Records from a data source
§

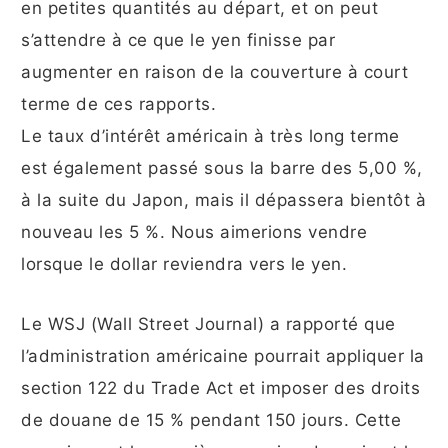
en petites quantités au départ, et on peut
s’attendre à ce que le yen finisse par
augmenter en raison de la couverture à court
terme de ces rapports.
Le taux d’intérêt américain à très long terme
est également passé sous la barre des 5,00 %,
à la suite du Japon, mais il dépassera bientôt à
nouveau les 5 %. Nous aimerions vendre
lorsque le dollar reviendra vers le yen.
Le WSJ (Wall Street Journal) a rapporté que
l’administration américaine pourrait appliquer la
section 122 du Trade Act et imposer des droits
de douane de 15 % pendant 150 jours. Cette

§

Write the "l’administration américaine pourrait" line and all later lines exactly. Stop at the end of the data.

l’administration américaine pourrait appliquer la
section 122 du Trade Act et imposer des droits
de douane de 15 % pendant 150 jours. Cette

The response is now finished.